[Multi-frame object listings]
┌──
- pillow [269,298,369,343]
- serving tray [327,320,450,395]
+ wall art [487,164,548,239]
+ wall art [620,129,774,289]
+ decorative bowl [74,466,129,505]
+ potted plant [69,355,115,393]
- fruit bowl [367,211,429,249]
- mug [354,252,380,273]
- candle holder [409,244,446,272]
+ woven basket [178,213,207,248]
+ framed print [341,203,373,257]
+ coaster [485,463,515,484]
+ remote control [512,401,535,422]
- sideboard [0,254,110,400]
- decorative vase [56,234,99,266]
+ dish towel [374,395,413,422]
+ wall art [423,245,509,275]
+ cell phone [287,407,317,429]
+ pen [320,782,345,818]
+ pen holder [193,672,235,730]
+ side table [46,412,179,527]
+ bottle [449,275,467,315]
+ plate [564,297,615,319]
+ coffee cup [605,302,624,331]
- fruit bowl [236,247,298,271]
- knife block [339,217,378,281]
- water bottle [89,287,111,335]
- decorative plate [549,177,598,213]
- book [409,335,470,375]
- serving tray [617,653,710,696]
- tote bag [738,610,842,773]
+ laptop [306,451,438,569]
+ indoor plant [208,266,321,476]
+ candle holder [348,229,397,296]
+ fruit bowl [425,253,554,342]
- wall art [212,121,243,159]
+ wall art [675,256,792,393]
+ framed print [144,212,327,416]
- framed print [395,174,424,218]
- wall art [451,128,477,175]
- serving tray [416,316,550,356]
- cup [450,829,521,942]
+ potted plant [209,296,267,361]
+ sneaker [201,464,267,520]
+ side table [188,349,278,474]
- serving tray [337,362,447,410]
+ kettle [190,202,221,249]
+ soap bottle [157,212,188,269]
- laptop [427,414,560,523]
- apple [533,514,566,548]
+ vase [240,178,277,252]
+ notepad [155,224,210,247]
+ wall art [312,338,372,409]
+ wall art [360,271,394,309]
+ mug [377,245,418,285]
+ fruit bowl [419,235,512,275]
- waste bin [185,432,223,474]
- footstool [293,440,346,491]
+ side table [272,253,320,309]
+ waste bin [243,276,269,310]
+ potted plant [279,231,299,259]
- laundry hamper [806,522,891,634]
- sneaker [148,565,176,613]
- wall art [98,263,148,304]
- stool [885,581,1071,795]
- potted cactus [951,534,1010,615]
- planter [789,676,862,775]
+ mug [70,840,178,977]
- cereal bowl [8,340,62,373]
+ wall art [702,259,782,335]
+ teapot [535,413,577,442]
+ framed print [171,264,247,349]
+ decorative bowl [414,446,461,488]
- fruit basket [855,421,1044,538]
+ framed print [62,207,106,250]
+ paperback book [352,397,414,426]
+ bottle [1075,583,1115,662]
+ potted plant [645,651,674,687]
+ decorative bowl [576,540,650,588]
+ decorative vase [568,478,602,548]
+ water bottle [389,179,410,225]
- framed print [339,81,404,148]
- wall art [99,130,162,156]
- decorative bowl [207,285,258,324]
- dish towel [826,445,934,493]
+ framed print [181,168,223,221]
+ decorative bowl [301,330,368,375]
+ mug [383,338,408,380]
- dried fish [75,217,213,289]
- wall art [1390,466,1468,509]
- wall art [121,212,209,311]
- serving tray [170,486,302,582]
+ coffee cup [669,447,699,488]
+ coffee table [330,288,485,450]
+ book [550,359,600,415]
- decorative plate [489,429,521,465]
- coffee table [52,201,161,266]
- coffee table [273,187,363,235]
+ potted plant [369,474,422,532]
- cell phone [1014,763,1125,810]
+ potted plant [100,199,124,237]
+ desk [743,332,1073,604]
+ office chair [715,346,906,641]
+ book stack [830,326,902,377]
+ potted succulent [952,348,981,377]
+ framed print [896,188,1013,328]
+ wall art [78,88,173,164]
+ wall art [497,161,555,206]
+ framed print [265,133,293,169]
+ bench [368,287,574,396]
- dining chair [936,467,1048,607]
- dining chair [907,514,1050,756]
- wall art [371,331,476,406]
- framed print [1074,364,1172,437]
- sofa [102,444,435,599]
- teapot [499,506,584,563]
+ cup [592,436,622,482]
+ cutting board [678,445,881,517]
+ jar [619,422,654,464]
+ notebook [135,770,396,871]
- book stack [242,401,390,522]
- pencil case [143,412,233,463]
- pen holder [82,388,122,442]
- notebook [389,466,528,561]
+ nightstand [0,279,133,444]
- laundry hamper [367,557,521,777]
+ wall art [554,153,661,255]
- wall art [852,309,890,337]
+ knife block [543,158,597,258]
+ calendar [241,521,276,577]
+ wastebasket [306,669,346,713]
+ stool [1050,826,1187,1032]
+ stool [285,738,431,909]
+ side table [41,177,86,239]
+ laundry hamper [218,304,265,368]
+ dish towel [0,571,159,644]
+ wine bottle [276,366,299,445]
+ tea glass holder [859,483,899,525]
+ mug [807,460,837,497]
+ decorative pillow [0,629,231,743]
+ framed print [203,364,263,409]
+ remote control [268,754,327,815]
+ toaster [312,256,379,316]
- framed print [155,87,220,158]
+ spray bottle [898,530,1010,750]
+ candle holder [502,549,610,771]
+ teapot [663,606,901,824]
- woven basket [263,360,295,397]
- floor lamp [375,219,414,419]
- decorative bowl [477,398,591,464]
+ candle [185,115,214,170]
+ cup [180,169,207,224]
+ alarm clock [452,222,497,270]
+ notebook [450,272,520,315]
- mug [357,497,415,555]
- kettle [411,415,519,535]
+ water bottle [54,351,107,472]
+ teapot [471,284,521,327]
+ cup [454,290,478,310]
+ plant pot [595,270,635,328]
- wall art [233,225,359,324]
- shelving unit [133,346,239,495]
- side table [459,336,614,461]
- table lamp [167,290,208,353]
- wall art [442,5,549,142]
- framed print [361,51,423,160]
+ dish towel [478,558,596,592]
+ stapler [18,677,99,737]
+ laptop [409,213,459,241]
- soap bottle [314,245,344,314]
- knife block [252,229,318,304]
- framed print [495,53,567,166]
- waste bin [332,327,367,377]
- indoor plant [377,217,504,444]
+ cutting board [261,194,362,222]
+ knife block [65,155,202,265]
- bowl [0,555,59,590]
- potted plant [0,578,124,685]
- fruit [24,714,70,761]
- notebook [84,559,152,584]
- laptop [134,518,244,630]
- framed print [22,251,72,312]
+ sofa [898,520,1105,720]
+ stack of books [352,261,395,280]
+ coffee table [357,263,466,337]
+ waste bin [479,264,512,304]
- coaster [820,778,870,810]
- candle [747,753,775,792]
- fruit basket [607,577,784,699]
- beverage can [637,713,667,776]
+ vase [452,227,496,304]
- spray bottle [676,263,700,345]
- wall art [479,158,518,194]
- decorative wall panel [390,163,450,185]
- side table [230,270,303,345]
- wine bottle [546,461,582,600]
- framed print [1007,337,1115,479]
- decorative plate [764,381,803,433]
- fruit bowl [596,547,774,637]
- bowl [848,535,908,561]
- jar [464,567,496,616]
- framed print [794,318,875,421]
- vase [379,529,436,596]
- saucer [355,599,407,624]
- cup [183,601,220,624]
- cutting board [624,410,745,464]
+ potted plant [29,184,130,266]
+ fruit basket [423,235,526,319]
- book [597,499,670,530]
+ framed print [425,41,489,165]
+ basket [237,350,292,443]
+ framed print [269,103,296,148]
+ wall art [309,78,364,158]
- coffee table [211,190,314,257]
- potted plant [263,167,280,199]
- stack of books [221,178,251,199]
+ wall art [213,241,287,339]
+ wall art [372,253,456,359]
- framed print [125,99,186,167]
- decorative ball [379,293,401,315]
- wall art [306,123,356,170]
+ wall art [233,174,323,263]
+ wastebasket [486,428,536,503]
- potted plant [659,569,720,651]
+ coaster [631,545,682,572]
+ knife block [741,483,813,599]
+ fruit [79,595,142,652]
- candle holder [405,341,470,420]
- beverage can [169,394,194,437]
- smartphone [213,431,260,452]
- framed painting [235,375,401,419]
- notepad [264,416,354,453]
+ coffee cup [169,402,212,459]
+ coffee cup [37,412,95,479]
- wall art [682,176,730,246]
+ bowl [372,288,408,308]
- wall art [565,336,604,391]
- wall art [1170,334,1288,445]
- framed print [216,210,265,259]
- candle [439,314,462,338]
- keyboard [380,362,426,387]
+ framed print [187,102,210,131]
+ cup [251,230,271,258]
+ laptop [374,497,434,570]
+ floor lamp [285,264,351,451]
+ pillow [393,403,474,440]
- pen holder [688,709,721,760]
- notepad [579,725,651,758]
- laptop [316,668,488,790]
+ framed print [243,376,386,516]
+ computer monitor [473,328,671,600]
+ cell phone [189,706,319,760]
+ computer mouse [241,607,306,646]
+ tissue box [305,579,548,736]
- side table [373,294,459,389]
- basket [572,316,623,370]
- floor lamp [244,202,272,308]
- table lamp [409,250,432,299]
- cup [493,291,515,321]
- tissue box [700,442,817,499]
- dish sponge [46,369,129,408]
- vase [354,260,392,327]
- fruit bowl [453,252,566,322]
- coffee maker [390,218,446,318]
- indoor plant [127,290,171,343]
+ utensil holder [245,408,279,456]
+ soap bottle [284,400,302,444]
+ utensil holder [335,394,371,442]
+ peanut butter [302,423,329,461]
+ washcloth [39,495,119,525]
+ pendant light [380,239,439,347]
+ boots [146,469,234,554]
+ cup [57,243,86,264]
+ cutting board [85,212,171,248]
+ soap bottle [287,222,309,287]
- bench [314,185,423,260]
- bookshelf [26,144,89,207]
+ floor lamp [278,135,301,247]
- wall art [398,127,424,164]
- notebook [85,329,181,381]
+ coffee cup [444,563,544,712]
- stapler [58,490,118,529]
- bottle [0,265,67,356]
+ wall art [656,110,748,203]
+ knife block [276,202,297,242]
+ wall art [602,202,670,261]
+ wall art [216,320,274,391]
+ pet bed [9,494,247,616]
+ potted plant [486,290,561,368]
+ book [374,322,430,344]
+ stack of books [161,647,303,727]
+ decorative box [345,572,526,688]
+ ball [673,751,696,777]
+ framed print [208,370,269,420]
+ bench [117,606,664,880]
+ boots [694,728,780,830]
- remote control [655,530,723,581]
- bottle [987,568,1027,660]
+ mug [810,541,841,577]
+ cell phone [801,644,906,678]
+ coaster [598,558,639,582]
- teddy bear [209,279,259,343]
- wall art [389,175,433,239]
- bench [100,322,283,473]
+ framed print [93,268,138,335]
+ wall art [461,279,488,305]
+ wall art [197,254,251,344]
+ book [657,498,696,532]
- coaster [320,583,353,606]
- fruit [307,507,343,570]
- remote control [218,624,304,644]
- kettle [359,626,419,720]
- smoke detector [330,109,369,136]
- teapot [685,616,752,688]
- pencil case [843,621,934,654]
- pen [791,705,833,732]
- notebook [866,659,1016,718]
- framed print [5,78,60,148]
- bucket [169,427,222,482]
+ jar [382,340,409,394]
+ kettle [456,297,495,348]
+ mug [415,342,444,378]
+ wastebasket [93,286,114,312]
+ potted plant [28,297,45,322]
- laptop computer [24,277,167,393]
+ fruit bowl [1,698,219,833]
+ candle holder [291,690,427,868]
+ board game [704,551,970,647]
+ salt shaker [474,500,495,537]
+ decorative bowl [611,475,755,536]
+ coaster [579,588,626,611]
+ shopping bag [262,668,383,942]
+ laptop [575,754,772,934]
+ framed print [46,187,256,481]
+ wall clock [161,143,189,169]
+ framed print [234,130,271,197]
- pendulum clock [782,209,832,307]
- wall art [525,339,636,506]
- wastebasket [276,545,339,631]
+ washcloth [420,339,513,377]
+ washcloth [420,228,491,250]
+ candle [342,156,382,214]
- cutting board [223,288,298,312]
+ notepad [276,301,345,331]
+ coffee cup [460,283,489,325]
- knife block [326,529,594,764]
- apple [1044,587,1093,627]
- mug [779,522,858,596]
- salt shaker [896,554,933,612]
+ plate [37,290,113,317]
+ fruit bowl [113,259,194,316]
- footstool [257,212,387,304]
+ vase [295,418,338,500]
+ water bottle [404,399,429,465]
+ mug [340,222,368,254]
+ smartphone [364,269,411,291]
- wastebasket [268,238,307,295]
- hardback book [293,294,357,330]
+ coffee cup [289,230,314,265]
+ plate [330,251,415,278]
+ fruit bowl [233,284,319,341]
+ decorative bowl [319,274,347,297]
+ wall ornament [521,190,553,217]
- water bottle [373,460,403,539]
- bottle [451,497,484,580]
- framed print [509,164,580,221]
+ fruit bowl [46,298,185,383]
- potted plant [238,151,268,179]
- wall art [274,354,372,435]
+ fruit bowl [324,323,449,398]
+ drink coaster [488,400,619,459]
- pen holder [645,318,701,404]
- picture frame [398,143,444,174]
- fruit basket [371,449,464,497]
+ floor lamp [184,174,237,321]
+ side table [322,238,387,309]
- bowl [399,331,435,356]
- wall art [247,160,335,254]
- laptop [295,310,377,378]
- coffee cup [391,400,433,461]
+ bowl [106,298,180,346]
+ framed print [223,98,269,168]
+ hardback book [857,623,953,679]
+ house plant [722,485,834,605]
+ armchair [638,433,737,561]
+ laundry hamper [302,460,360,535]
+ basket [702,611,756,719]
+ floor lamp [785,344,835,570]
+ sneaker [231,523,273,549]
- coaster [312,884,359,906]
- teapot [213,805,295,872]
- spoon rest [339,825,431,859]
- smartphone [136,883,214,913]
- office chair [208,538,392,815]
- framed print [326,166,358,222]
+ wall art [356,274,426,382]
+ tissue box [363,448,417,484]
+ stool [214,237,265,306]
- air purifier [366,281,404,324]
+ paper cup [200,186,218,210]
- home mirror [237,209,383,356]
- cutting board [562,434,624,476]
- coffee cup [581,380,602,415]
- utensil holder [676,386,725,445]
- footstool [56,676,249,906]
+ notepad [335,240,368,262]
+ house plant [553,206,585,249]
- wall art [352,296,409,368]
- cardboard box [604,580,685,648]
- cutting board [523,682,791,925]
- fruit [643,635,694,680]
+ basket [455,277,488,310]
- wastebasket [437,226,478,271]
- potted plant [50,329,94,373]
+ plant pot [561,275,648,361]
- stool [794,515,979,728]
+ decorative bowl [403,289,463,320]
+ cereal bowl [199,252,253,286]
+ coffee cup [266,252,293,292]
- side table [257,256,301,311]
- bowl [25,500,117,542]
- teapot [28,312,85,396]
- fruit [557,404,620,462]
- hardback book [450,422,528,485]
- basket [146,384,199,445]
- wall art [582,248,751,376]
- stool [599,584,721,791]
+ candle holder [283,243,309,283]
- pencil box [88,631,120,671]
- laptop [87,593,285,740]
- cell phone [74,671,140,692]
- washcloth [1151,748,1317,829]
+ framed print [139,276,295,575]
└──
#### [HOW TO COMPLETE THIS TASK]
Could you retype exactly the lines from the first one of the records through the line containing "potted plant [279,231,299,259]", both included, and nothing more?

#### [ANSWER SPACE]
- pillow [269,298,369,343]
- serving tray [327,320,450,395]
+ wall art [487,164,548,239]
+ wall art [620,129,774,289]
+ decorative bowl [74,466,129,505]
+ potted plant [69,355,115,393]
- fruit bowl [367,211,429,249]
- mug [354,252,380,273]
- candle holder [409,244,446,272]
+ woven basket [178,213,207,248]
+ framed print [341,203,373,257]
+ coaster [485,463,515,484]
+ remote control [512,401,535,422]
- sideboard [0,254,110,400]
- decorative vase [56,234,99,266]
+ dish towel [374,395,413,422]
+ wall art [423,245,509,275]
+ cell phone [287,407,317,429]
+ pen [320,782,345,818]
+ pen holder [193,672,235,730]
+ side table [46,412,179,527]
+ bottle [449,275,467,315]
+ plate [564,297,615,319]
+ coffee cup [605,302,624,331]
- fruit bowl [236,247,298,271]
- knife block [339,217,378,281]
- water bottle [89,287,111,335]
- decorative plate [549,177,598,213]
- book [409,335,470,375]
- serving tray [617,653,710,696]
- tote bag [738,610,842,773]
+ laptop [306,451,438,569]
+ indoor plant [208,266,321,476]
+ candle holder [348,229,397,296]
+ fruit bowl [425,253,554,342]
- wall art [212,121,243,159]
+ wall art [675,256,792,393]
+ framed print [144,212,327,416]
- framed print [395,174,424,218]
- wall art [451,128,477,175]
- serving tray [416,316,550,356]
- cup [450,829,521,942]
+ potted plant [209,296,267,361]
+ sneaker [201,464,267,520]
+ side table [188,349,278,474]
- serving tray [337,362,447,410]
+ kettle [190,202,221,249]
+ soap bottle [157,212,188,269]
- laptop [427,414,560,523]
- apple [533,514,566,548]
+ vase [240,178,277,252]
+ notepad [155,224,210,247]
+ wall art [312,338,372,409]
+ wall art [360,271,394,309]
+ mug [377,245,418,285]
+ fruit bowl [419,235,512,275]
- waste bin [185,432,223,474]
- footstool [293,440,346,491]
+ side table [272,253,320,309]
+ waste bin [243,276,269,310]
+ potted plant [279,231,299,259]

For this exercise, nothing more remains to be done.